Part of me wants to retreat, become a contemplative, turn my life into a hermitage, lay low, keep my head down. Certainly avoid saying anything controversial on this blog. But that would be a waste of your time and mine, whatever time I have left. I suspect none of you needs another devotional to read. I remain passionate about Jesus, and there has never been anyone more controversial. His conception was controversial. His birth was controversial. What he did to his parents on a trip to Jerusalem was controversial. His ministry was controversial from start to finish. His death has always been controversial. The same can be said about his resurrection. His divinity, his humanity, his authority and how he chooses to exercise it, these too have been controversial. Not just Christ but Christians have been controversial, though not always for the best reasons. I’m guessing that if Christ were to come this Advent, what he’d say and do would be controversial for all of us.
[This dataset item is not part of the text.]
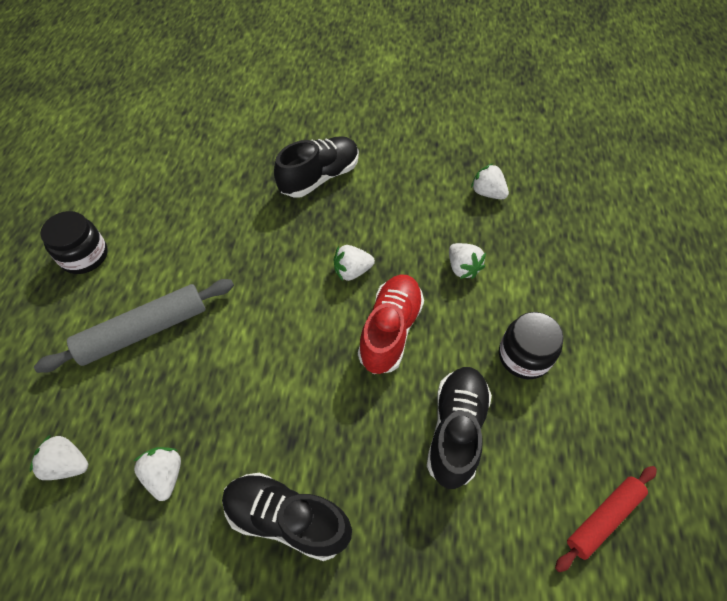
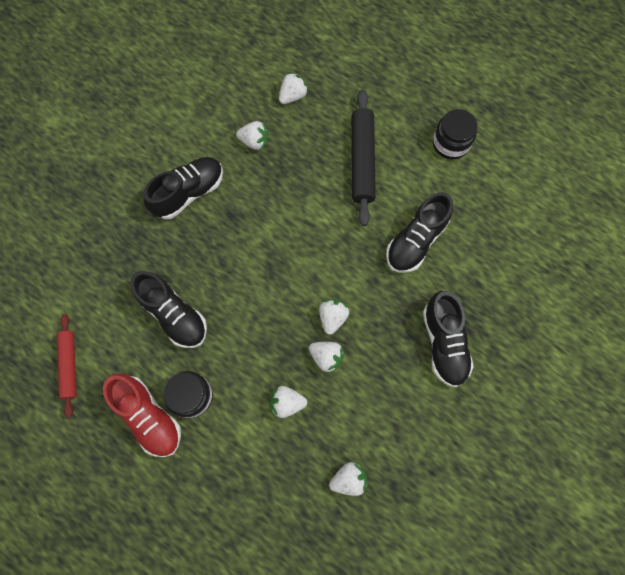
camera: 120 degrees right, 15 degrees up
(144, 330) = (362, 161): grey rolling pin -> black rolling pin
(224, 238) = (416, 241): none -> black shoe
(390, 330) = (267, 316): red shoe -> red shoe (148, 416)
(395, 257) = (326, 357): none -> white strawberry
Any true mystery invites not just wonder but wrestling. I suspect that when Mary pondered she also wrestled – with her circumstances, her role, and the disparity between what she’d imagined and the actual reality of being the mother of God’s messiah and son. She was certainly more feisty that many of us give her credit for. Like her son, who refused to be boxed in by anyone’s assumptions and expectations.


A lot of people try to box Jesus in with their understanding of what Christians call “the gospel.” For example, their understanding of the gospel may be that it’s God’s PERFECT plan to get people into heaven. But what if that’s not the gospel Jesus taught? I’m not saying the heaven thing isn’t true (far from it), but what if it’s not the actual gospel? What if what many have labeled the gospel is actually more of a sidebar, something quite a bit smaller than Jesus’ gospel, the gospel he refers to in today’s Matthew reading: “And this gospel of the kingdom will be preached throughout the whole inhabited world.... (24:14)?


So what’s the “kingdom?” And what’s our place in it?


I hope you’ll join me in wrestling with these questions. It’s likely to be uncomfortable, and probably controversial.


Like the first Advent. The real one.